Records for processing –
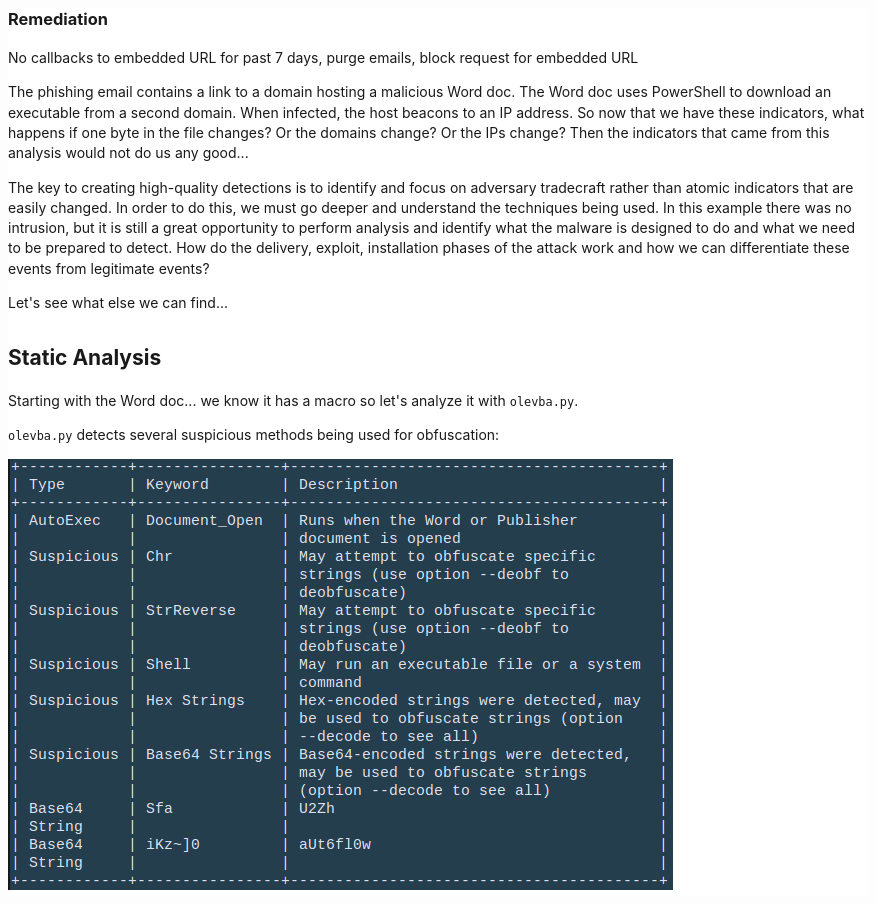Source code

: ### Remediation

No callbacks to embedded URL for past 7 days, purge emails, block
request for embedded URL

The phishing email contains a link to a domain hosting a malicious Word
doc.  The Word doc uses PowerShell to download an executable from a
second domain.  When infected, the host beacons to an IP address.  So
now that we have these indicators, what happens if one byte in the file
changes?  Or the domains change?  Or the IPs change?  Then the
indicators that came from this analysis would not do us any good...

The key to creating high-quality detections is to identify and focus on
adversary tradecraft rather than atomic indicators that are easily
changed.  In order to do this, we must go deeper and understand the
techniques being used.  In this example there was no intrusion, but it
is still a great opportunity to perform analysis and identify what the
malware is designed to do and what we need to be prepared to detect. 
How do the delivery, exploit, installation phases of the attack work and
how we can differentiate these events from legitimate events?

Let's see what else we can find...

## Static Analysis

Starting with the Word doc... we know it has a macro so let's analyze it
with `olevba.py`.

`olevba.py` detects several suspicious methods being used for obfuscation:

![](images/Improved%20Detections%20YARA%20rules/image001.png)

What you have to do –
Once you find the line with "how we can differentiate" above, print it and every line after it up to and including the line with "detects several suspicious", exactly as written and nothing else.

Response below –
how we can differentiate these events from legitimate events?

Let's see what else we can find...

## Static Analysis

Starting with the Word doc... we know it has a macro so let's analyze it
with `olevba.py`.

`olevba.py` detects several suspicious methods being used for obfuscation:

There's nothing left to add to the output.